*Directive*: Please reproduce, line for line, everything in the entries below from the line containing "type status: Type Fragment" down to the line containing "collector number: 19777", including both of those lines.
-- Start of Material supplied --
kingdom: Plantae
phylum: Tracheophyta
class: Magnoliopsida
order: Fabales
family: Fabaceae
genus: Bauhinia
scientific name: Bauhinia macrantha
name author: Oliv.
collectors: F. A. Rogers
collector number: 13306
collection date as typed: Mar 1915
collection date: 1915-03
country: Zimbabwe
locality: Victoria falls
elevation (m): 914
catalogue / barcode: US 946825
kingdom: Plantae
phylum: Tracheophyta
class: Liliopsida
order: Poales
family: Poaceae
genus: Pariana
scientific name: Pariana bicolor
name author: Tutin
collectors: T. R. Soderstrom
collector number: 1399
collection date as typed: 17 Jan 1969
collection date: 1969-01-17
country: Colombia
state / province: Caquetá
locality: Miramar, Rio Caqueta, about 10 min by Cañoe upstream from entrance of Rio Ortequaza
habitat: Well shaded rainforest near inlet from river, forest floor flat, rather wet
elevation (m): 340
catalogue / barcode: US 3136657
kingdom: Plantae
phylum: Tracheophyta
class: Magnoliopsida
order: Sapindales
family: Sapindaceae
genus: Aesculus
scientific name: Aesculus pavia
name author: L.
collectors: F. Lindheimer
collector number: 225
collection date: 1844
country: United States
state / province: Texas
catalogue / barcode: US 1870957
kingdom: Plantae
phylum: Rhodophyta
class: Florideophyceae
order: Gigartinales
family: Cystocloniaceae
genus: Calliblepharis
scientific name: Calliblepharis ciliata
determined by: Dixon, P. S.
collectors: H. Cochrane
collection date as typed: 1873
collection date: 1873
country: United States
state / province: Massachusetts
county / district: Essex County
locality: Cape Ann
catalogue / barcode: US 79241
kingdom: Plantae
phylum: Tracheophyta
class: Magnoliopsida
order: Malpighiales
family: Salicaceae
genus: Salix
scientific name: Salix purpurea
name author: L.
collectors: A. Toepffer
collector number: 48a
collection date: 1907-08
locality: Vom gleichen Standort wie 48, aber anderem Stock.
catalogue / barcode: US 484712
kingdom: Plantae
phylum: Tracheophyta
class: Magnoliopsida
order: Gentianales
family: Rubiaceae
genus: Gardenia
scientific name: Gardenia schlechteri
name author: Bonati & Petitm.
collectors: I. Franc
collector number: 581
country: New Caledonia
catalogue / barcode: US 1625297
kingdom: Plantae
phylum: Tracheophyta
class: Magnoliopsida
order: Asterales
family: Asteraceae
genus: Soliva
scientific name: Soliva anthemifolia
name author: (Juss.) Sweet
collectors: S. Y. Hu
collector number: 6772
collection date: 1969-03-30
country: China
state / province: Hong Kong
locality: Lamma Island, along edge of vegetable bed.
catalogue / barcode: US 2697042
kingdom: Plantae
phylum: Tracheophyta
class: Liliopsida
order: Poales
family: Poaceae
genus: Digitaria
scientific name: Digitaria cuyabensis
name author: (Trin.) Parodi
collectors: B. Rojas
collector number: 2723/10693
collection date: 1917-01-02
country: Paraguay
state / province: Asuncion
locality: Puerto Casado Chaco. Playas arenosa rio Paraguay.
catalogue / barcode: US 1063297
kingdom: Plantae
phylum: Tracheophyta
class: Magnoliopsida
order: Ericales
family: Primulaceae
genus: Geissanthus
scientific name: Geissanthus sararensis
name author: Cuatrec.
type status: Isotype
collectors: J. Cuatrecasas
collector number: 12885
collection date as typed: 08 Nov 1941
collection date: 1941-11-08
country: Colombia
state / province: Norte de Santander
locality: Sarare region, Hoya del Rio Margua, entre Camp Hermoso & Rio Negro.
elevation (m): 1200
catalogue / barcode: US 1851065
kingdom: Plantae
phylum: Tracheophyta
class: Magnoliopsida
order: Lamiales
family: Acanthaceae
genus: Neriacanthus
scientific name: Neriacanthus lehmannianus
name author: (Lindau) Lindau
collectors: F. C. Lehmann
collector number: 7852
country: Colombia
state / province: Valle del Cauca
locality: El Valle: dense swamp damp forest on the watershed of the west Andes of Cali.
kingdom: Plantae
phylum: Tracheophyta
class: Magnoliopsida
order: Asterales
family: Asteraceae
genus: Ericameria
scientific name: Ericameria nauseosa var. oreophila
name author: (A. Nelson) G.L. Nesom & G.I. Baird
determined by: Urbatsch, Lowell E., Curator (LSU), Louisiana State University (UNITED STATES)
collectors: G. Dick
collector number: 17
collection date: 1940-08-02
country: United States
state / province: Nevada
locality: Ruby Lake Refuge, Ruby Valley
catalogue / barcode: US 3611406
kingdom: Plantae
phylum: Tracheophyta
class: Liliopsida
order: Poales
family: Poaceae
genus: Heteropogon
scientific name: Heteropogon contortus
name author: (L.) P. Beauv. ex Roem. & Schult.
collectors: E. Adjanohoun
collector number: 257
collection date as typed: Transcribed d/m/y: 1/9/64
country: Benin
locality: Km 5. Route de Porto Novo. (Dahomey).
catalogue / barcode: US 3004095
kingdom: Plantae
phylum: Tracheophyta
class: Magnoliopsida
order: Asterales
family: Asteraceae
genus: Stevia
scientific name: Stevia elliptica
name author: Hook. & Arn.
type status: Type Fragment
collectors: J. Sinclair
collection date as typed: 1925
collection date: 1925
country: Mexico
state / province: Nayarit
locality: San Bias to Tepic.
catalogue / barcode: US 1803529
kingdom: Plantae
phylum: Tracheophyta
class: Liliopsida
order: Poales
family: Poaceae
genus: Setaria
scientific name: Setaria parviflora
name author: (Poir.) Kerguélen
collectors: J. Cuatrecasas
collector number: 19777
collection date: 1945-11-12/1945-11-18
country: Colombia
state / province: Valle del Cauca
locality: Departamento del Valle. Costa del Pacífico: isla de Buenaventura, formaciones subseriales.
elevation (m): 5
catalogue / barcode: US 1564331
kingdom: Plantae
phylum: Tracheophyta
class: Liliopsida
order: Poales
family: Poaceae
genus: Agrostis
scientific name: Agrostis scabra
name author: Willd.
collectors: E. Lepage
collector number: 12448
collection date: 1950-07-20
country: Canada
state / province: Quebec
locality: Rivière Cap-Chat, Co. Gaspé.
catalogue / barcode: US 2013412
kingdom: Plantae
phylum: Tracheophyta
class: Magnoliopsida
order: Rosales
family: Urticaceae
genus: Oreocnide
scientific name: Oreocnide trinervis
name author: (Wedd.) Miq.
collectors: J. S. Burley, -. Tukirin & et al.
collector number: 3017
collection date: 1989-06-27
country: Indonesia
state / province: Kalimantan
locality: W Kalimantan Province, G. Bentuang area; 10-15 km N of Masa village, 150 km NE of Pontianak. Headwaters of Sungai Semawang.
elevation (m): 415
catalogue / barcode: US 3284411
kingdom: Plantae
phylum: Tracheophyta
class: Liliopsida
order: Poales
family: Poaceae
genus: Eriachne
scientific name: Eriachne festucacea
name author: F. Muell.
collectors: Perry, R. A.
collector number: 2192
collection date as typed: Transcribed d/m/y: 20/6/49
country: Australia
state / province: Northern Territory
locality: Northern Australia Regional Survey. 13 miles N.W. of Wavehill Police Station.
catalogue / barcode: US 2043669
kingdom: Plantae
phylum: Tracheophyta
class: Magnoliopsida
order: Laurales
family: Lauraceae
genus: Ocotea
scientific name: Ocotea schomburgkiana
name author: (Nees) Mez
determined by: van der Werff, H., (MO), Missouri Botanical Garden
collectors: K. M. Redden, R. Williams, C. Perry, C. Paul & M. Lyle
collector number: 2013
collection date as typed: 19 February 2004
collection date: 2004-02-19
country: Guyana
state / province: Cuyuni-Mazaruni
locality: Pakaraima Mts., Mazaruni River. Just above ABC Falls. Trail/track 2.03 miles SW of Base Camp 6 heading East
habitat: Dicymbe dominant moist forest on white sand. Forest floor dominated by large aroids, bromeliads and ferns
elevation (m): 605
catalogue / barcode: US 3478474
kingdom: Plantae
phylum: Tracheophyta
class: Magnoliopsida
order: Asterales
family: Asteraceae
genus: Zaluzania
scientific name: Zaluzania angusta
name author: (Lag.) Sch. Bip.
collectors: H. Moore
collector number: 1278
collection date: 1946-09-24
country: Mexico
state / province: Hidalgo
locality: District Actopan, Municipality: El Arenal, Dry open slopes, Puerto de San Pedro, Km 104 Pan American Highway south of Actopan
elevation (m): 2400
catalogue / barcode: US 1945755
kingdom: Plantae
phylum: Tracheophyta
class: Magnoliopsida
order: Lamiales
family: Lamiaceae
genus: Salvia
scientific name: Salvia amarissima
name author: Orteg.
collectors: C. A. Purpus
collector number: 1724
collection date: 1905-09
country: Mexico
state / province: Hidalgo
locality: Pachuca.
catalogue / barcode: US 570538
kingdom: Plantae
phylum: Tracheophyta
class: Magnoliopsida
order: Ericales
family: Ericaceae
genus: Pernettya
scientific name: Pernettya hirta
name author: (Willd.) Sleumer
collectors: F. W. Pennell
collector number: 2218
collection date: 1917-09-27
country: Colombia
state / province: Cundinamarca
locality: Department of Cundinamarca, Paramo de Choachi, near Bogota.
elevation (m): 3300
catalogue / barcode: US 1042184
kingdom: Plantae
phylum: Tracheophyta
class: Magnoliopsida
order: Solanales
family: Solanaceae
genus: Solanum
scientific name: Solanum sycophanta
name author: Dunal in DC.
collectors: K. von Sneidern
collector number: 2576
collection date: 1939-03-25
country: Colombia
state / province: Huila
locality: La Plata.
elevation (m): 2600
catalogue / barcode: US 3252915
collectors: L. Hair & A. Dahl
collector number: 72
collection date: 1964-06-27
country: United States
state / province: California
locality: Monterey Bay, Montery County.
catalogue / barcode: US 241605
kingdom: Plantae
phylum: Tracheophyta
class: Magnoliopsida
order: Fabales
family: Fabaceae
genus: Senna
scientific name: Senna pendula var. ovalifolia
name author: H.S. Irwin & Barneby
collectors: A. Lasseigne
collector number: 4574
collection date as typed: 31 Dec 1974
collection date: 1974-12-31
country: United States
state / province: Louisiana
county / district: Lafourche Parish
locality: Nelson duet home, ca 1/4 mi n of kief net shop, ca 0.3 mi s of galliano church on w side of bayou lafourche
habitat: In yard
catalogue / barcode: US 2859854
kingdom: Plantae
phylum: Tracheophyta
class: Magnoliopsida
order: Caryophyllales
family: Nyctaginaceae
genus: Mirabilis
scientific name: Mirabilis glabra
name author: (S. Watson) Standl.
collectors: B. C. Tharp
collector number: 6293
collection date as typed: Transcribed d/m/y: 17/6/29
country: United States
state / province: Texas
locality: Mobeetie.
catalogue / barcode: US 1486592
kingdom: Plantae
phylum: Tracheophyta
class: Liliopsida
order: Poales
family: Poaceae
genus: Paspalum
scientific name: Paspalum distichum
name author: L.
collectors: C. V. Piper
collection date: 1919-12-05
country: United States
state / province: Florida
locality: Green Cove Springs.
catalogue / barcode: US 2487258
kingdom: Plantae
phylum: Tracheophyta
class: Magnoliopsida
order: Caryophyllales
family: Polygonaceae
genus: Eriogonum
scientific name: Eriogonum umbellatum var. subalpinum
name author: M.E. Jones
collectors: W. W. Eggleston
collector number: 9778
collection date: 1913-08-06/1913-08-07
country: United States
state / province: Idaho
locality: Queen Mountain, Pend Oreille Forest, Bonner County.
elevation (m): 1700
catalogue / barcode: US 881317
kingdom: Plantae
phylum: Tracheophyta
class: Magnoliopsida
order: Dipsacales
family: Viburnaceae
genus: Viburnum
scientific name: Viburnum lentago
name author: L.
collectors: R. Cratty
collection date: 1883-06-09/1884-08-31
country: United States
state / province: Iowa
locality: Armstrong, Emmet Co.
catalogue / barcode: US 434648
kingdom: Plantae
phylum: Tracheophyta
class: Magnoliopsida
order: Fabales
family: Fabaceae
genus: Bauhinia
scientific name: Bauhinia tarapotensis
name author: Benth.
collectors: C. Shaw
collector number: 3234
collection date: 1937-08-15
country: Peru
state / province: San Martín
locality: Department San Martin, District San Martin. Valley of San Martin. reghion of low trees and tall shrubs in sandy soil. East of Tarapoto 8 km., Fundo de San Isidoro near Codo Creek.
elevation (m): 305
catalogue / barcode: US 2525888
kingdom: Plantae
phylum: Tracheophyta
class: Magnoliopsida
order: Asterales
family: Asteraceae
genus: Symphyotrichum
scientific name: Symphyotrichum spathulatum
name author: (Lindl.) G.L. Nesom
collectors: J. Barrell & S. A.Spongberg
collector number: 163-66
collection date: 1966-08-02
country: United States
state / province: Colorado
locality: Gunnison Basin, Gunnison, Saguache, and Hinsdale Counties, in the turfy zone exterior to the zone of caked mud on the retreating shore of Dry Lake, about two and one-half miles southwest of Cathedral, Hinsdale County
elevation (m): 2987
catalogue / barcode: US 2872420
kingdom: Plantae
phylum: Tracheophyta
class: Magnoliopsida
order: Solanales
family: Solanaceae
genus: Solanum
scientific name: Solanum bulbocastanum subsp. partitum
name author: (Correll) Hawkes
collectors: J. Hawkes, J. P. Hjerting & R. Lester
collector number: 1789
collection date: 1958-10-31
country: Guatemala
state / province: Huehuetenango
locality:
-- End of Material supplied --
*Answer*:
type status: Type Fragment
collectors: J. Sinclair
collection date as typed: 1925
collection date: 1925
country: Mexico
state / province: Nayarit
locality: San Bias to Tepic.
catalogue / barcode: US 1803529
kingdom: Plantae
phylum: Tracheophyta
class: Liliopsida
order: Poales
family: Poaceae
genus: Setaria
scientific name: Setaria parviflora
name author: (Poir.) Kerguélen
collectors: J. Cuatrecasas
collector number: 19777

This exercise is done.